Casi siempre mi día termina en puntos suspensivos, por un lado pudiera pensar que es bueno porque, de acuerdo a las leyes de la gramática, esto le da continuidad con el día siguiente. Pero por otro lado, lo puedo relacionar con mi  incapacidad para poner un punto final a las cosas, así mi día antes de irme a dormir. Por lo tanto duermo encima de tres inquietantes puntos que no me permiten un descanso pleno, despertándome cansado, con sueño aún, pesado, el problema se agrava cuando los puntos no hacen ninguna conexión, y están ahí, siguiéndome a la regadera, a la cocina, a mi habitación, bajando la escalera, por la calle, en el trabajo, detrás de mí sin separarse ni un solo momento y siempre guardando esa alineación y esa distancia precisa entre ellos para no dejar de hacer de mi existencia un continuo suspenso, dejando alguna luz encendida en lo más oscuro de la noche, cobijándome con un pesado montón de dudas que terminan por dificultarme la respiración, hinchando mis ojos al amanecer y acabando poco a poco con mis palabras, imponiendo en mi rutina su desconcertante silencio.
Pero no dejo de pensar y no pierdo la esperanza de poder decir en un futuro: este fue un día y aquí termina, o mejor aún, rompiendo con esa incapacidad de la que hablaba, también poder decir: esta es otra de mis historias y aquí termina.

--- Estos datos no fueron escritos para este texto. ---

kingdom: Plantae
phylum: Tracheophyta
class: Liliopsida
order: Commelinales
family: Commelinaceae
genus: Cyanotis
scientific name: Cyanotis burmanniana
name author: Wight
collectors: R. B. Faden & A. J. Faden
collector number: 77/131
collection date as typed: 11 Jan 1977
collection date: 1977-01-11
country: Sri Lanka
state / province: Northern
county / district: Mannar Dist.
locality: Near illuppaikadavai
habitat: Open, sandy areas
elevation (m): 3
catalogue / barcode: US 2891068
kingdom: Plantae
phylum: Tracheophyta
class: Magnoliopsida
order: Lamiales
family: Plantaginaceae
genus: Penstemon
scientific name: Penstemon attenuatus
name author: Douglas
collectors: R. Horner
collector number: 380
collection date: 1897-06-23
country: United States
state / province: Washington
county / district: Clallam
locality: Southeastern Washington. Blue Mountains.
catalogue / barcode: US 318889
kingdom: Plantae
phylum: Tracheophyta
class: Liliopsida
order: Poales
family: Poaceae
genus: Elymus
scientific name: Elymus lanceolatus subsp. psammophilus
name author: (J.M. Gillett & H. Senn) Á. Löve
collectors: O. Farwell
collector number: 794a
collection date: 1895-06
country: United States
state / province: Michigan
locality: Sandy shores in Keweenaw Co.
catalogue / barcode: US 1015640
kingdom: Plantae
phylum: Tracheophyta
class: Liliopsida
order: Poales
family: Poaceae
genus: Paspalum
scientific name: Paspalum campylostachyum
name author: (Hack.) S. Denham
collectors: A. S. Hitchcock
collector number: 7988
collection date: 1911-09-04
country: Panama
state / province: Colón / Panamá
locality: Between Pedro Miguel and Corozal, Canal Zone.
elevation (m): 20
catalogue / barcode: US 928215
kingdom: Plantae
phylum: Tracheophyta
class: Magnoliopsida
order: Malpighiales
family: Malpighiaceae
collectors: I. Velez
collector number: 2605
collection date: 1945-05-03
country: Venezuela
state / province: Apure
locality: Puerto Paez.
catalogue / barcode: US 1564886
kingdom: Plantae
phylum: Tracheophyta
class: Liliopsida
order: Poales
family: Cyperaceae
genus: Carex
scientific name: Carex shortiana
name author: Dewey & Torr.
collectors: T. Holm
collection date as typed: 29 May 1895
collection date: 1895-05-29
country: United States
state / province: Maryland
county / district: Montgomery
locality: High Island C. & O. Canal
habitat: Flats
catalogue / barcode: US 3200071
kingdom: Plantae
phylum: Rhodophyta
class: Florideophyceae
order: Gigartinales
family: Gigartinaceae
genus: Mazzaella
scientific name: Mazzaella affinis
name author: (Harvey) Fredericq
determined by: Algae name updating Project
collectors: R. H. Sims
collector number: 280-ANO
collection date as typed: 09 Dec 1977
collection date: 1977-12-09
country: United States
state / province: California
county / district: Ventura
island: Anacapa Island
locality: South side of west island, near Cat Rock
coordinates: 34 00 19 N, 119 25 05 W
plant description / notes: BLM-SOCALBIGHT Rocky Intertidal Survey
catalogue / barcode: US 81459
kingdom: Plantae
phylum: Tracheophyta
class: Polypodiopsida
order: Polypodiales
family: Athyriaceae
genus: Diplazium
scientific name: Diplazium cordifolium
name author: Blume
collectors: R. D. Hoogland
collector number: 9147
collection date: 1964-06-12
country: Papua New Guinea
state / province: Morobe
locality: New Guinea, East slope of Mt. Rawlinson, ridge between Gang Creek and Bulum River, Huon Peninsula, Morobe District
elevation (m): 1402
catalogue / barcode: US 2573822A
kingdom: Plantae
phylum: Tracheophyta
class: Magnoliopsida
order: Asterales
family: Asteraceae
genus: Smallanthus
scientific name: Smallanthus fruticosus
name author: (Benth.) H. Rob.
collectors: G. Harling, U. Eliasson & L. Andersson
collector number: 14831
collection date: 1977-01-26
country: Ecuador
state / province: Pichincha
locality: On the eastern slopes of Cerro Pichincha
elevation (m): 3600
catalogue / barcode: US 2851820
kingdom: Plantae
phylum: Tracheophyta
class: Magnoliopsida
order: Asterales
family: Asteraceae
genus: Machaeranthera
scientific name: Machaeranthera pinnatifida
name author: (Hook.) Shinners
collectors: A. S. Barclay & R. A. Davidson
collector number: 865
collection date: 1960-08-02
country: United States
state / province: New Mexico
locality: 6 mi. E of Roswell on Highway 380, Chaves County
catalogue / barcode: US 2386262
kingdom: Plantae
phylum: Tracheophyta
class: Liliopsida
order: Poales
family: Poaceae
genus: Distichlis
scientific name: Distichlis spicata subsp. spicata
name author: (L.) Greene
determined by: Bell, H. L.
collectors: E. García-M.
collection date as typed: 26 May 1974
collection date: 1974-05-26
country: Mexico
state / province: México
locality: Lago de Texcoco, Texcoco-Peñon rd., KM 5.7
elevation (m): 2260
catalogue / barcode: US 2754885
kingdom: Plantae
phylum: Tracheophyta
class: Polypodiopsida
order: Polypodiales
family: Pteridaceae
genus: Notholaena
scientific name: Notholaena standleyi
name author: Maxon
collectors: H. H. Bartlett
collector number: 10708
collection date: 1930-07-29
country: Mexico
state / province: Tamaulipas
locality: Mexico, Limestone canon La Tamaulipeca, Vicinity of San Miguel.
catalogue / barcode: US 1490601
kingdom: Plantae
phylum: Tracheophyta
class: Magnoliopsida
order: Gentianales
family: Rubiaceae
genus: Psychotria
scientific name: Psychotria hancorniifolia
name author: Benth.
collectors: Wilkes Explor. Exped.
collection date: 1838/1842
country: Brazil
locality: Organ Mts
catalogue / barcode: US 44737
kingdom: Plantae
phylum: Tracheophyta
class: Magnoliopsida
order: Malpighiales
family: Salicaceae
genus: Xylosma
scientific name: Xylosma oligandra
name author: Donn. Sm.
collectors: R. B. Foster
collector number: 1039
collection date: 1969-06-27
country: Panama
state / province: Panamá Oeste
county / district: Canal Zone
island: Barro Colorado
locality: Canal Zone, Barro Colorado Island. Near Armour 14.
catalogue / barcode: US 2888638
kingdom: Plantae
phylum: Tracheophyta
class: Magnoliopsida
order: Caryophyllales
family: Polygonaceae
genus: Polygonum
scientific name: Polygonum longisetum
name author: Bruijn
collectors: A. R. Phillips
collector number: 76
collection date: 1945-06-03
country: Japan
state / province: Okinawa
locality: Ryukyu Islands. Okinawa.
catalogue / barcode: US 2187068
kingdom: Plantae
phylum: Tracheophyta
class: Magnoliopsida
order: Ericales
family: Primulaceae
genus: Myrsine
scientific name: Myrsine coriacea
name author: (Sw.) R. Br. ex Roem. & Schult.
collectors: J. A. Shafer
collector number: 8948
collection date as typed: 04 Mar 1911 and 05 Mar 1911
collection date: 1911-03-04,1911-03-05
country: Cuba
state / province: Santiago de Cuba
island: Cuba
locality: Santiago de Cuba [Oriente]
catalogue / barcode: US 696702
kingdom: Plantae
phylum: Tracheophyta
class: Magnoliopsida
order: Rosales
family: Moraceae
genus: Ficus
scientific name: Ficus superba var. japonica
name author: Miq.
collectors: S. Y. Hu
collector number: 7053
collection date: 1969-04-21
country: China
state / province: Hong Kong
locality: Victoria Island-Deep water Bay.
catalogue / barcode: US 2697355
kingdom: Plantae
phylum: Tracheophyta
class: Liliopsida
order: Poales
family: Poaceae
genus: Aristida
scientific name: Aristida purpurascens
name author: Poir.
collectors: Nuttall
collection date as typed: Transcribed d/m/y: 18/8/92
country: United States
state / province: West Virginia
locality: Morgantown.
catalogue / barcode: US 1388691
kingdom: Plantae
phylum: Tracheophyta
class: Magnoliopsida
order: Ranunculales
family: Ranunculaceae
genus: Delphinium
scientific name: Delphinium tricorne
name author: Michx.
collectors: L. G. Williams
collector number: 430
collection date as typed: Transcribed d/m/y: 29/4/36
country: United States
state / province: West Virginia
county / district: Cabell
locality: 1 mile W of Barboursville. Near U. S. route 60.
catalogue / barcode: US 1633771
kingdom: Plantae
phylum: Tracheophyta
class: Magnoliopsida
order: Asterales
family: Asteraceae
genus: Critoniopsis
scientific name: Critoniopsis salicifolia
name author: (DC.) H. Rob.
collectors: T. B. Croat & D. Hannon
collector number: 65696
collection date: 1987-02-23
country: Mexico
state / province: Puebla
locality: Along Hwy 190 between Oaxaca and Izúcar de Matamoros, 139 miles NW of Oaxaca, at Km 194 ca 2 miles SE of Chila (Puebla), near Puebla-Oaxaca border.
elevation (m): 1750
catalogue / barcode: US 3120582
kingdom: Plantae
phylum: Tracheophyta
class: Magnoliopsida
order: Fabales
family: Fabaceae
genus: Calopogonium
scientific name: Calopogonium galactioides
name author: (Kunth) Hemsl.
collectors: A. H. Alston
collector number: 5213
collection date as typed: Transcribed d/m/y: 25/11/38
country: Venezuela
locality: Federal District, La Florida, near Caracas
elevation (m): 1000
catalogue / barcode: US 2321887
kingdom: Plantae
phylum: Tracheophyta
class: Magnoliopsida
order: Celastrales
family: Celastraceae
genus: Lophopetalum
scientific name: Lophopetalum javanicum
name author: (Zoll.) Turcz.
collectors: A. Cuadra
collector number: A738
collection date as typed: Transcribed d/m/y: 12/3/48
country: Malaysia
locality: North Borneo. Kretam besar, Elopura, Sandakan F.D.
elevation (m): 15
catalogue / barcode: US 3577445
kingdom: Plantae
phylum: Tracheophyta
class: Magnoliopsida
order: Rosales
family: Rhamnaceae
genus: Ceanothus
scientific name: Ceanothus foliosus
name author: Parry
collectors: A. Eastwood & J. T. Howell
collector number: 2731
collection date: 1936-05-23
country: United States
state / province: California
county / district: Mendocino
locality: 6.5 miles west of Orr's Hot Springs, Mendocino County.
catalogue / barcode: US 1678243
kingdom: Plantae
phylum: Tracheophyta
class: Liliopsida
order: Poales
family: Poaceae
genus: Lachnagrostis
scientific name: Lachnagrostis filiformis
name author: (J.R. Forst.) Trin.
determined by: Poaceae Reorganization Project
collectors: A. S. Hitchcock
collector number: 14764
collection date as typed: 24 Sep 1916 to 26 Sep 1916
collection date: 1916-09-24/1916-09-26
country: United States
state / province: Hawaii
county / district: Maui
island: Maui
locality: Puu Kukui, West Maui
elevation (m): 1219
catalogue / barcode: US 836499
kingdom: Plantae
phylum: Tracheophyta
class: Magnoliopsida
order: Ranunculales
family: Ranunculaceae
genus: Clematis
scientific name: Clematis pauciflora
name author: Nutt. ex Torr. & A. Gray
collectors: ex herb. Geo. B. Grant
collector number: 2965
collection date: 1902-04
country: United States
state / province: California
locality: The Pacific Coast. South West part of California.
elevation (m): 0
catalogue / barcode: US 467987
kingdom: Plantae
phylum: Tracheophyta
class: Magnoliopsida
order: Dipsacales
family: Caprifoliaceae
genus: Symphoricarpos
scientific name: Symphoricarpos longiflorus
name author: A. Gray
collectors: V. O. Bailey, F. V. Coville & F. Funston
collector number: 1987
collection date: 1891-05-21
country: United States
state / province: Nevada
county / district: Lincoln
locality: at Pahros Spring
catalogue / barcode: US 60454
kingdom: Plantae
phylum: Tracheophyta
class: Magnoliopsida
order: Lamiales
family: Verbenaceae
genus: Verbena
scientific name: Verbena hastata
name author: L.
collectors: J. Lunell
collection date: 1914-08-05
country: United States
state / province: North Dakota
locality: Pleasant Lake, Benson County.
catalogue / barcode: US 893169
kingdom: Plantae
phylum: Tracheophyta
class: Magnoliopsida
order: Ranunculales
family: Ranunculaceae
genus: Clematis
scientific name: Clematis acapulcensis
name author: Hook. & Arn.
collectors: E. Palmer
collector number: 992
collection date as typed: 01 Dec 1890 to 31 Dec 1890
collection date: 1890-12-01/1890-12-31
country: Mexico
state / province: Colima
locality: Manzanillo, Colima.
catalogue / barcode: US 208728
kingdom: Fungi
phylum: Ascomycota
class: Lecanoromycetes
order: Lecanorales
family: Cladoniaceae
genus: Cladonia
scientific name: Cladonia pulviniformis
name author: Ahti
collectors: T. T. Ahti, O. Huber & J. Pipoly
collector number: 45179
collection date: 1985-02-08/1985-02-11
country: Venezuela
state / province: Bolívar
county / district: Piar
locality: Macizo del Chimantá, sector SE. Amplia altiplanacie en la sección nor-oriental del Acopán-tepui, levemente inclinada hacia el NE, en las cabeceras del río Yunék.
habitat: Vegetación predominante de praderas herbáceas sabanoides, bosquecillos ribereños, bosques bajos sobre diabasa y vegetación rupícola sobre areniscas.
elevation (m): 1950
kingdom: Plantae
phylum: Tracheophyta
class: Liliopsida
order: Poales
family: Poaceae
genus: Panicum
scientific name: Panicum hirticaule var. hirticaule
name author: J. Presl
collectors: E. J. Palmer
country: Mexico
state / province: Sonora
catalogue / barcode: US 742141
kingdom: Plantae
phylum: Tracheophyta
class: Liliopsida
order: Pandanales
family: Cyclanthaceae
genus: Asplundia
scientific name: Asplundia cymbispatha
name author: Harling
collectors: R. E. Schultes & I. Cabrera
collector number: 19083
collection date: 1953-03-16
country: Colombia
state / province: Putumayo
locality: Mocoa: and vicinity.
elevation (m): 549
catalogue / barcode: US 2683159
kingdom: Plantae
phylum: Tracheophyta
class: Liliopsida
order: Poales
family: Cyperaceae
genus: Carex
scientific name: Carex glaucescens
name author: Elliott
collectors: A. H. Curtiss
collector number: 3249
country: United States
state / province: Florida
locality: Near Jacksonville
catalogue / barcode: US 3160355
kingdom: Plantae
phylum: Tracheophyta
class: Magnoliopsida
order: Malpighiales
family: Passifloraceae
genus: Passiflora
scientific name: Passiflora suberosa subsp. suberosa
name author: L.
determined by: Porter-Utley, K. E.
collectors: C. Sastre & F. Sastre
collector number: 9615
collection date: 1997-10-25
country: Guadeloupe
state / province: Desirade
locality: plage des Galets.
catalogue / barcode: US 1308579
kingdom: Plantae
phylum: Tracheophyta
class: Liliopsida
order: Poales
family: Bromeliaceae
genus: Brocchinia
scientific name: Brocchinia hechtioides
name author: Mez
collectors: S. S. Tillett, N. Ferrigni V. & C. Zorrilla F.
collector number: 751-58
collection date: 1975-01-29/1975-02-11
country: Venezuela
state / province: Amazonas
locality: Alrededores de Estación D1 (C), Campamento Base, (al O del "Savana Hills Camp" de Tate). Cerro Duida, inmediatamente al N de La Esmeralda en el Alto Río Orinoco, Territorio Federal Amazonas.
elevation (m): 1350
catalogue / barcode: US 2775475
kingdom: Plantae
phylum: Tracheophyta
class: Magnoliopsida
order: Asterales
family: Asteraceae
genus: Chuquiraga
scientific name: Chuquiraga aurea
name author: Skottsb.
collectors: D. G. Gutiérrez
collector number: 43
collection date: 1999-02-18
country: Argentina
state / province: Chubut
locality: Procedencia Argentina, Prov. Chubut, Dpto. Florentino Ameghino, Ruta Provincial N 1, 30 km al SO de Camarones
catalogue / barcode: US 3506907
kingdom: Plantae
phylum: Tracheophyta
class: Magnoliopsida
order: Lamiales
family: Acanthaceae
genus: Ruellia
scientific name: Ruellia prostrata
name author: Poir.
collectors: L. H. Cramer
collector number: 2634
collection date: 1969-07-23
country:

sábado, 4 de enero de 2014

El cajón de lo inclasificable.

He llenado mi cabeza de humo, de ideas recurrentes, de rostros fijos, de frases que se repiten una y otra vez, de imágenes congeladas… Le he hecho daño, le he robado vitalidad, la he convertido en la cabeza de un viejo, la he torturado desde que amanece hasta los últimos minutos del día, me ha dolido fuertemente, se ha cansado de albergar pensamientos estériles, ecos que rebotan entre sus paredes llenas de grietas, de temblores, de fiebres internas que se convierten en delirios, en trenes descarrilados, en catástrofe… Y después viene el silencio como pulsaciones debajo del agua, como la luz débil de una vela, como la espuma de una cerveza oscura o como el majestuoso silencio de las nubes completamente blancas. 
Y de nuevo humo, el humo grisáceo característico del tabaco, lo he sentido en mi cabeza, compacto, acumulado, impregnando su aroma hasta el amanecer, hasta la nausea, en la piel, en todo lo que escribo, en mi sonrisa.
Y la cabeza reclama, se desconcentra, pierde datos, fechas, olvida citas, se marea y algunas veces despierta y no recuerda lo que acaba de suceder hace unas horas.
He llenado de cosas mi cabeza, como el cajón de lo inclasificable, a donde van a parar monedas viejas, llaves que no recuerdan a su puerta, lapiceros secos de la tinta, recuerdos, pelusas, boletos que sobreviven a viajes o a cintas que ya no están en cartelera… Y que, al momento de hacer limpieza, no nos deshacemos de todo lo que ahí se encuentra aunque prácticamente nada sirva.